Il faut d’autres Bernard Imbeault
Peu d’Acadiens peuvent se targuer d’avoir été à la fois un pionnier, un bâtisseur et un géant du monde des affaires.
Avec le décès de Bernard Imbeault, le monde des affaires perd un géant. Il n’y a pas beaucoup de gens en Acadie qui méritent autant que lui d’être qualifié de bâtisseur.
Bernard Imbeault est décédé mardi. Il venait tout juste de célébrer ses 75 ans.
Bizarrement, son nom n’est pas particulièrement connu en Atlantique. Bien des gens seraient en peine de nommer le fondateur de la chaîne de restaurants Pizza Delight et qui a été surnommé le roi de la restauration.
Quand on pense aux affaires en Atlantique, les familles Irving, McCain et Sobeys nous viennent rapidement à l’esprit. Pas Bernard Imbeault. Pourtant, celui-ci était à un certain moment à la tête d’un empire qui comprenait plus de 250 restaurants. Quelque 10 000 personnes travaillaient pour lui, dans la plupart des provinces du Canada.
L’une des raisons est que M. Imbeault fuyait les projecteurs.
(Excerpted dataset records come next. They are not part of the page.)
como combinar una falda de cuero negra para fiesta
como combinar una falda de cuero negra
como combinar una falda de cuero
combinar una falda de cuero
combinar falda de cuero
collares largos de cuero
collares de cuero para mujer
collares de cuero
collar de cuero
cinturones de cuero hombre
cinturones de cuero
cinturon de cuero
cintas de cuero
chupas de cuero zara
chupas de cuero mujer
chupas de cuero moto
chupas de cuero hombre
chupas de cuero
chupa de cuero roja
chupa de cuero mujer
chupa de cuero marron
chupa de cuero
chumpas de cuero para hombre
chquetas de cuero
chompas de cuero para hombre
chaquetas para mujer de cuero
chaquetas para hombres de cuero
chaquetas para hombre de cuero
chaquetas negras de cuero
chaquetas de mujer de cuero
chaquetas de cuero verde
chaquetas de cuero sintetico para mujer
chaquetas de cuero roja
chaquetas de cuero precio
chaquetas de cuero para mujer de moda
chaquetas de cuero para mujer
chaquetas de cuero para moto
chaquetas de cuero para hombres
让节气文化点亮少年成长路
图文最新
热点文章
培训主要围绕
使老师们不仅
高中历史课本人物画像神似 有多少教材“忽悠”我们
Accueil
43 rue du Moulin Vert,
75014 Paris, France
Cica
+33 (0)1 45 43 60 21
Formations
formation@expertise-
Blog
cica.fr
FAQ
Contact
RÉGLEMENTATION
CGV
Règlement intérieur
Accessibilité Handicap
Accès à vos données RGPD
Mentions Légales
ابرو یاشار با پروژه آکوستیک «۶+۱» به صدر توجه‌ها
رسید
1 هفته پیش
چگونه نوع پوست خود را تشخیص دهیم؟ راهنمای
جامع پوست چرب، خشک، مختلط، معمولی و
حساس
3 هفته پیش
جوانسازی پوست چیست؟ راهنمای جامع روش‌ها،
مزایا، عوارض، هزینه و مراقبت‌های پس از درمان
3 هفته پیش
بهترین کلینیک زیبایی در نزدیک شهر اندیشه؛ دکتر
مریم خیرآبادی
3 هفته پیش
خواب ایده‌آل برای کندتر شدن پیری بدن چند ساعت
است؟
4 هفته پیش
Il n’accordait que très rarement des entrevues. Quand lui ou sa fondation faisait un don pour une bonne cause, il ne sentait pas le besoin de l’annoncer en conférence de presse. Il tirait sa fierté de ses succès dans le monde des affaires et de sa famille. Pas de la reconnaissance de la population à son égard.
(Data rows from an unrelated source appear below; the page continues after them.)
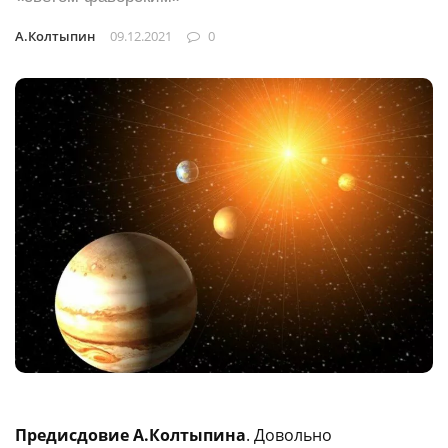
А.Колтыпин
09.12.2021
0
Предисдовие А.Колтыпина
. Довольно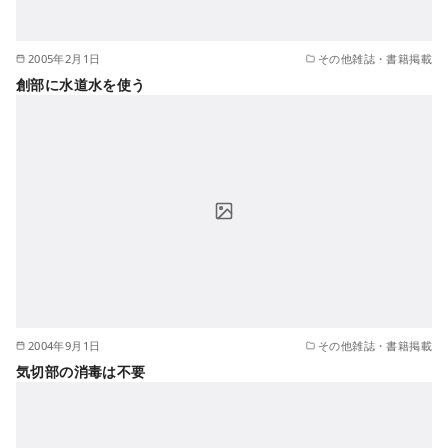
2005年2月1日
その他雑誌・書籍掲載
創部に水道水を使う
2004年9月1日
その他雑誌・書籍掲載
気切部の消毒は不要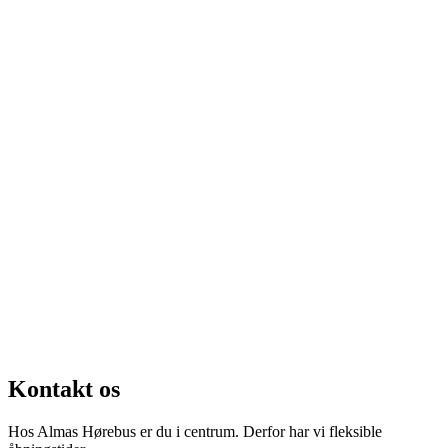
Kontakt os
Hos Almas Hørebus er du i centrum. Derfor har vi fleksible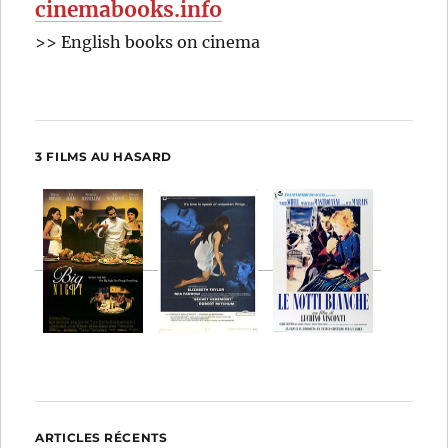
cinemabooks.info
>> English books on cinema
3 FILMS AU HASARD
ARTICLES RÉCENTS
Pourtant, M. Imbeault aurait mérité d’être mieux connu. Ce qu’il a accompli durant sa vie est tout bonnement phénoménal.
Il faut d’abord comprendre qu’il a fondé son empire à une époque où le travail des entrepreneurs n’était pas particulièrement valorisé, y compris par les gouvernements. Les programmes d’aide n’étaient pas ce qu’ils sont de nos jours.
Les Acadiens qui tiraient leur épingle du jeu à grande échelle étaient rares. Les plus grandes réussites étaient surtout le fruit d’efforts collectifs. Pensez par exemple aux caisses populaires acadiennes de même qu’à la société d’assurance Assomption Vie.
Bernard Imbeault est né en Gaspésie, mais il est un Acadien d’adoption.
Venu étudier à l’Université de Moncton afin notamment d’apprendre l’anglais, c’est à partir du Nouveau-Brunswick qu’il réalisera son rêve de fonder ses propres entreprises.
M. Imbeault voyait grand. Très grand.
Avec Pizza Delight, il est devenu l’un des premiers hommes d’affaires de l’Atlantique à devenir propriétaire de franchises.
Il y a eu des hauts et des bas. À la fin des années 1970, il a frôlé la faillite. Loin de se décourager, il a ensuite poursuivi sa stratégie de croissance. C’est ainsi qu’il a réussi au tournant de l’an 2000 son coup le plus spectaculaire: l’achat de la franchise Mikes, très populaire partout au Québec.
D’autres acquisitions suivront, notamment le conglomérat ontarien Afton Food Group, ce qui lui a permis en 2002 de devenir le numéro quatre au Canada derrière Tim Horton’s, McDonald’s et Burger King.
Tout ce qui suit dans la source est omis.